▶ **Data under study**

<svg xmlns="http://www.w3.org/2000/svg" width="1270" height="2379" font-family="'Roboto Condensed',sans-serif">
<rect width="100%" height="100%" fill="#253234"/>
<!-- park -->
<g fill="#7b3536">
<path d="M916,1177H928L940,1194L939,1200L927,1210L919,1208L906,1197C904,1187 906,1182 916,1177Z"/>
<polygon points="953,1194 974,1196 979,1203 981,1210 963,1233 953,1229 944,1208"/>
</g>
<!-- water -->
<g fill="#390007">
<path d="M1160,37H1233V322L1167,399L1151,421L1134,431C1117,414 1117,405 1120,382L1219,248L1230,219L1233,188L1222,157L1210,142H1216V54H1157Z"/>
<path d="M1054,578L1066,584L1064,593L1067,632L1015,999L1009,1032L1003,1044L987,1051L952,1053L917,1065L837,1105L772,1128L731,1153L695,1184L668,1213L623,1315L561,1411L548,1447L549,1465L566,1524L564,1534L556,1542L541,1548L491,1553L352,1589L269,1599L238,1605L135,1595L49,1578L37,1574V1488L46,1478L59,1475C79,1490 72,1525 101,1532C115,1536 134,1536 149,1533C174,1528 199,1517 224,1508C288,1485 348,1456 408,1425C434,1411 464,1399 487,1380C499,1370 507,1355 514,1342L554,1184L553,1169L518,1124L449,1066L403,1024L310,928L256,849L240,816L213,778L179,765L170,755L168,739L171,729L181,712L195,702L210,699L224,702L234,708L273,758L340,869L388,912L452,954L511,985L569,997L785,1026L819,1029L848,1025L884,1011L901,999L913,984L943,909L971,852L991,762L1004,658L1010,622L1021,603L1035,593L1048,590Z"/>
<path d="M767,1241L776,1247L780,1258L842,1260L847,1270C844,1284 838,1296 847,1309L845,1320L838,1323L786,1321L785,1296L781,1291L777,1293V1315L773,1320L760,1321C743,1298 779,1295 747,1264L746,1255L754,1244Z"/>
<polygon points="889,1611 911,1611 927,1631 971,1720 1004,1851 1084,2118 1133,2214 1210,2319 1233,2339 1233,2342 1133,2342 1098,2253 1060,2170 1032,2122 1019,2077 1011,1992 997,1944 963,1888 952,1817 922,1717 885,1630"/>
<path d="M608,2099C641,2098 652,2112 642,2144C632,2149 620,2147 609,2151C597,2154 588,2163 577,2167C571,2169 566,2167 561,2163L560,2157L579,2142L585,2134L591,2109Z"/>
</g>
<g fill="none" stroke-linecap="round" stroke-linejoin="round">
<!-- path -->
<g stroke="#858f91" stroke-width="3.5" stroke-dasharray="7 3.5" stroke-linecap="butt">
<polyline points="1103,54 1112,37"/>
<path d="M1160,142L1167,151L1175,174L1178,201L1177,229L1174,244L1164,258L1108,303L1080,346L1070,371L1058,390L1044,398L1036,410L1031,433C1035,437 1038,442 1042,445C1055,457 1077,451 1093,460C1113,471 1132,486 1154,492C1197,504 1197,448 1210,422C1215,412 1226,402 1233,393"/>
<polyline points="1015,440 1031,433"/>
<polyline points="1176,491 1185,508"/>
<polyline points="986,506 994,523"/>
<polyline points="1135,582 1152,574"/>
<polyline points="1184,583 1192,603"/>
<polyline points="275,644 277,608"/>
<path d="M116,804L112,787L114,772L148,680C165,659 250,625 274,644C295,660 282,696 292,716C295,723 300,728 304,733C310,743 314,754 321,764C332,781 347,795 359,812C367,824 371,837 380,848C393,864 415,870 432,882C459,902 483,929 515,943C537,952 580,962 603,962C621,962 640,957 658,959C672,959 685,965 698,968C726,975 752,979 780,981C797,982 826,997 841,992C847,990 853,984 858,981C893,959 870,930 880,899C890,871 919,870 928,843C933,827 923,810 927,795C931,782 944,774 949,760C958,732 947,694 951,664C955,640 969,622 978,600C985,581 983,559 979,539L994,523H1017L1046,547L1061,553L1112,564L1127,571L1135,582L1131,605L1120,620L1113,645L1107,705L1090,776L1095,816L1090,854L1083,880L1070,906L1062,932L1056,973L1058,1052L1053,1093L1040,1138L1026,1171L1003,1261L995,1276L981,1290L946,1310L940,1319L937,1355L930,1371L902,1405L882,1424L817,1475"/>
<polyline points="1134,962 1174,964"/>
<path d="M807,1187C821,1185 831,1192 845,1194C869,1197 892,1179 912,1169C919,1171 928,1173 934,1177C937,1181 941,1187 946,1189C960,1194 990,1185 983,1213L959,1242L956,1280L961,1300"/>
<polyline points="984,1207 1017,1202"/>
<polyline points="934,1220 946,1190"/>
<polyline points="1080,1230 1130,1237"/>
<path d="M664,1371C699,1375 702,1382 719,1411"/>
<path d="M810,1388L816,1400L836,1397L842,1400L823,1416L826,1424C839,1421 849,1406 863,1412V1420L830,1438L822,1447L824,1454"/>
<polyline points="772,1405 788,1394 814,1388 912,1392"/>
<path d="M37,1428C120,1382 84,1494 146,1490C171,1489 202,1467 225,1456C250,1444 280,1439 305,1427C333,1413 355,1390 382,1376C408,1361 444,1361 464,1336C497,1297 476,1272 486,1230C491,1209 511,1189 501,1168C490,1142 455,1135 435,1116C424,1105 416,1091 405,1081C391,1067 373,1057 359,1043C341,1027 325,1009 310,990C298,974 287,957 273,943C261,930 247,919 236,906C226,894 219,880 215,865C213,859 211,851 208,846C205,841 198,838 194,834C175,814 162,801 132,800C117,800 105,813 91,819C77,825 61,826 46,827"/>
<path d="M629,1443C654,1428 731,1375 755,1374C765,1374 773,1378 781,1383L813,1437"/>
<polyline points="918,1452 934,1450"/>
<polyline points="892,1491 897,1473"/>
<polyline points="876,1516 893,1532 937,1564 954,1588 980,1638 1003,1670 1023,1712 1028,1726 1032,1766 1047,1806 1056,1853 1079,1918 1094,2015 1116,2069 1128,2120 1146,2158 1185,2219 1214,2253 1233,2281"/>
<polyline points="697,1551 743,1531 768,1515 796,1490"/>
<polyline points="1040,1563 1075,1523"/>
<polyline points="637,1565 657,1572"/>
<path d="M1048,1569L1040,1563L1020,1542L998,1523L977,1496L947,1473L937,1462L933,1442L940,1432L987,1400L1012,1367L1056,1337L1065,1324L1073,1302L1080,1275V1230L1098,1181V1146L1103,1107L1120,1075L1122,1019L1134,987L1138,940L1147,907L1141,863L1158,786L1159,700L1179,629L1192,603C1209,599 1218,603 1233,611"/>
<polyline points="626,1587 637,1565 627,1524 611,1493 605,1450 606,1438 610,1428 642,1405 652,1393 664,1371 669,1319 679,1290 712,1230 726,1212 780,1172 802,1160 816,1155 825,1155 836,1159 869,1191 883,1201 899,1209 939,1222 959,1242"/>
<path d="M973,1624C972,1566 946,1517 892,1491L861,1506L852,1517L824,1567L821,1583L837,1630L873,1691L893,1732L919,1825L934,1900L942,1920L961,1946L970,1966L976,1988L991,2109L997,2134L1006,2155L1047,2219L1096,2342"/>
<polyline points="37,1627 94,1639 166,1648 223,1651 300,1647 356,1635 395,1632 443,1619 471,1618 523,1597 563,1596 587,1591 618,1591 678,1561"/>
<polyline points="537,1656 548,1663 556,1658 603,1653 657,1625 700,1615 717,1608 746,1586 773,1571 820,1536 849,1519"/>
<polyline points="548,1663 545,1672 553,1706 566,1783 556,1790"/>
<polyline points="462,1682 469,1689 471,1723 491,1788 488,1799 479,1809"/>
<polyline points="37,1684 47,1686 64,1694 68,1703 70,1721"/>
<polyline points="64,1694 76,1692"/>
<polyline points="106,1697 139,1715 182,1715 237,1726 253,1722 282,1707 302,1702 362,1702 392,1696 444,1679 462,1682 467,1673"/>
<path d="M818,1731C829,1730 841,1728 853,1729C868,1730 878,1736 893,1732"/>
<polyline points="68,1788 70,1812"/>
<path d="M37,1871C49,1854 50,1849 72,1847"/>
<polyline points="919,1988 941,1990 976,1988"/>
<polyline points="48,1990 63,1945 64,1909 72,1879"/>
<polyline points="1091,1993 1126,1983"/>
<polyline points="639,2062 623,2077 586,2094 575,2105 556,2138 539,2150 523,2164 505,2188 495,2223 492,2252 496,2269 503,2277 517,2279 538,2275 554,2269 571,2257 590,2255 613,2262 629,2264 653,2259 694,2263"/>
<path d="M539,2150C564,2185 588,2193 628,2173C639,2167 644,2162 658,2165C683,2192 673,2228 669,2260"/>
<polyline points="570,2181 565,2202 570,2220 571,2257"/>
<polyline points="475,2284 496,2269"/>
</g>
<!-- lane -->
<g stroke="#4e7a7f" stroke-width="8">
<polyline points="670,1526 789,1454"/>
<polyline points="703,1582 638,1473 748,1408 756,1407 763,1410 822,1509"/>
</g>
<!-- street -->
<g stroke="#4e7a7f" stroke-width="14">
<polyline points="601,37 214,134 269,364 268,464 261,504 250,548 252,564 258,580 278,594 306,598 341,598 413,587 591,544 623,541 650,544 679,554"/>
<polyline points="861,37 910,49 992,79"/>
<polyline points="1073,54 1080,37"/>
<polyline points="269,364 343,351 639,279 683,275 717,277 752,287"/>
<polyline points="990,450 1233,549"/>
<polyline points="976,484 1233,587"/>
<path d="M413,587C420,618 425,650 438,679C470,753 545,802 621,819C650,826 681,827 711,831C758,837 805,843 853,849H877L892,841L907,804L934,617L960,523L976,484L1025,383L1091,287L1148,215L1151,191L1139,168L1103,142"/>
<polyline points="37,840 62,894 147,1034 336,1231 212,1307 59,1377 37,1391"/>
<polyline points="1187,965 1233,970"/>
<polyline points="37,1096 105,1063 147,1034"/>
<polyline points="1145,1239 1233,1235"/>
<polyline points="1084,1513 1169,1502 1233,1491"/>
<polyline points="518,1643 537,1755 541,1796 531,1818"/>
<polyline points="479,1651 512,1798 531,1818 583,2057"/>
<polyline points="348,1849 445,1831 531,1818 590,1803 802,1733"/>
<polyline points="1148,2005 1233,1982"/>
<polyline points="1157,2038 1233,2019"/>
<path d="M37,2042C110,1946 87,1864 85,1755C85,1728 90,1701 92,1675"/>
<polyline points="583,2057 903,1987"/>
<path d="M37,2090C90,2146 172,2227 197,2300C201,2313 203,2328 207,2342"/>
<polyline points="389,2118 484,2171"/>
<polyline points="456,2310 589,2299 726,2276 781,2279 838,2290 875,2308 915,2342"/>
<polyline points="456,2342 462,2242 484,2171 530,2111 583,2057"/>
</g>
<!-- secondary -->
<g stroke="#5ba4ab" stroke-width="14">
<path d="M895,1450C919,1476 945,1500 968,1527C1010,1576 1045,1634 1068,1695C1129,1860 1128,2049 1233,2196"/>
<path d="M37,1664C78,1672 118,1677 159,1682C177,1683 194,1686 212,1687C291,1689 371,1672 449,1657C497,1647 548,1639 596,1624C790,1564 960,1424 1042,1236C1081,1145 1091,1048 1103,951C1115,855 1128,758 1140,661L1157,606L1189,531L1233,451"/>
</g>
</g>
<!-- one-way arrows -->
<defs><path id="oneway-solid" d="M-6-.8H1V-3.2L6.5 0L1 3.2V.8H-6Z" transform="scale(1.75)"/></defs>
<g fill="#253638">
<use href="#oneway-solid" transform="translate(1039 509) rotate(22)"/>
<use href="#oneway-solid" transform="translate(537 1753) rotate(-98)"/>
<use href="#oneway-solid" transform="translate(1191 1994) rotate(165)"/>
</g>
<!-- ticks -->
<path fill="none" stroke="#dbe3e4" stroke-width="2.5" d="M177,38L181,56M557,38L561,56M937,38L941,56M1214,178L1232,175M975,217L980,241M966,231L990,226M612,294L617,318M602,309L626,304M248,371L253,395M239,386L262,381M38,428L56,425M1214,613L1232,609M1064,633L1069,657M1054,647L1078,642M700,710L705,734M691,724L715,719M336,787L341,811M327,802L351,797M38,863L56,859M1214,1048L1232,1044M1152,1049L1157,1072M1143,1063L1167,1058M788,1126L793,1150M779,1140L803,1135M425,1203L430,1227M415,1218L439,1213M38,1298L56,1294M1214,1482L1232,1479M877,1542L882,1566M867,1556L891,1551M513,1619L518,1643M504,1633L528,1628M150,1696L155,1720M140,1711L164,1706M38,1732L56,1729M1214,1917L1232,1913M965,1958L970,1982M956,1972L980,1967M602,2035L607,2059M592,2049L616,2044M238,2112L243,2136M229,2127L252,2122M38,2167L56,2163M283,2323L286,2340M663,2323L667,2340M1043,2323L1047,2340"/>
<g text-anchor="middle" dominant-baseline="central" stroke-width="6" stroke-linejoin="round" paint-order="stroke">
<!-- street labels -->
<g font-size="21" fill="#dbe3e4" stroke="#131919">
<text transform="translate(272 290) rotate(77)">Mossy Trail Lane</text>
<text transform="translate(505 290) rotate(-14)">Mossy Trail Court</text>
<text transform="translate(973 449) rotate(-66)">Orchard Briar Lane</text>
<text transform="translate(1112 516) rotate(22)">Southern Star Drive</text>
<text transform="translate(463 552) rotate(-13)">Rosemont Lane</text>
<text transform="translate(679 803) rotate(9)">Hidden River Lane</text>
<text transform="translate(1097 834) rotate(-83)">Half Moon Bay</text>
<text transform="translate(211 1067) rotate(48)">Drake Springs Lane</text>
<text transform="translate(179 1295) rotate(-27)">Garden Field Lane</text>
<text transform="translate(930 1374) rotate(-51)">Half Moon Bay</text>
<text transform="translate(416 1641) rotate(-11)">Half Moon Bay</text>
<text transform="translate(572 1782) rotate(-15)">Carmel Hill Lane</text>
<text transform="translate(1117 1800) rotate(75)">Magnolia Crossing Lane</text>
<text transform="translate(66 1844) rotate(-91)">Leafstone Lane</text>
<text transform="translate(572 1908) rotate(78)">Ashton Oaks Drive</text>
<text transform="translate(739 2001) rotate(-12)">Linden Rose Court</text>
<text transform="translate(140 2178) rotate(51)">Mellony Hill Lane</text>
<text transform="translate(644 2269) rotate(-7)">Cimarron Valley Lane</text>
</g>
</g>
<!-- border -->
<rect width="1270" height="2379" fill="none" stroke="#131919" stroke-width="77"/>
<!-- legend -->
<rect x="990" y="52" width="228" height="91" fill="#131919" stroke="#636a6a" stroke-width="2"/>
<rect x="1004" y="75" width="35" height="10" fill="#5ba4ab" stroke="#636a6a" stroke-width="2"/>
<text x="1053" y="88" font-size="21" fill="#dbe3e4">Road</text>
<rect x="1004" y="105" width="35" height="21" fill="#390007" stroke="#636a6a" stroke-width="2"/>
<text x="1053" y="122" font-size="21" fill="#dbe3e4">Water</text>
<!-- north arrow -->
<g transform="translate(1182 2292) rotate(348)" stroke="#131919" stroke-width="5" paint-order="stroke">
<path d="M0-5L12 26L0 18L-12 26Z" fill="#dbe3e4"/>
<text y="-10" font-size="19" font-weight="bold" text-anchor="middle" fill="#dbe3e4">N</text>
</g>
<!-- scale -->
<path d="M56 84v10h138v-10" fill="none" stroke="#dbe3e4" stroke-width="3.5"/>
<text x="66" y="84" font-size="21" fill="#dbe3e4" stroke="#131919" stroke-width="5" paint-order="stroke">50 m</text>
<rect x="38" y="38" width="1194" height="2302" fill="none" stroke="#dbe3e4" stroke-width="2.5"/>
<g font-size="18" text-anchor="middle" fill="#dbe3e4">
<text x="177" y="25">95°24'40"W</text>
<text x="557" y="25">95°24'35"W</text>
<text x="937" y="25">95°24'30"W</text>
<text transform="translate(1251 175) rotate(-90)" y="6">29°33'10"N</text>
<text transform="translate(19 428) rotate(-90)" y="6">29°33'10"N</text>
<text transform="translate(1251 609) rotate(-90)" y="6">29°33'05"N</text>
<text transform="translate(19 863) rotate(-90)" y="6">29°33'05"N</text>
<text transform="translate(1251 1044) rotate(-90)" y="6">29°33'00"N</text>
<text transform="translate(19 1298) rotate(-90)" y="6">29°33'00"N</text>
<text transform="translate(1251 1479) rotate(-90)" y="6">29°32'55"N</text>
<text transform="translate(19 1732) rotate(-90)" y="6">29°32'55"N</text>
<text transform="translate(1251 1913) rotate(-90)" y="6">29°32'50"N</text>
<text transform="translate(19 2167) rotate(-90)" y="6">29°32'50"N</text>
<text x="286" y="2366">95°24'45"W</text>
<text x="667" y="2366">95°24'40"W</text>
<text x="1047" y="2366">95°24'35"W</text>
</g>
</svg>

▶ **Exercise description**
In the entries above, which lines hold the word "round"? Copy them out.

▶ **Answer to the problem**
<g fill="none" stroke-linecap="round" stroke-linejoin="round">
<g text-anchor="middle" dominant-baseline="central" stroke-width="6" stroke-linejoin="round" paint-order="stroke">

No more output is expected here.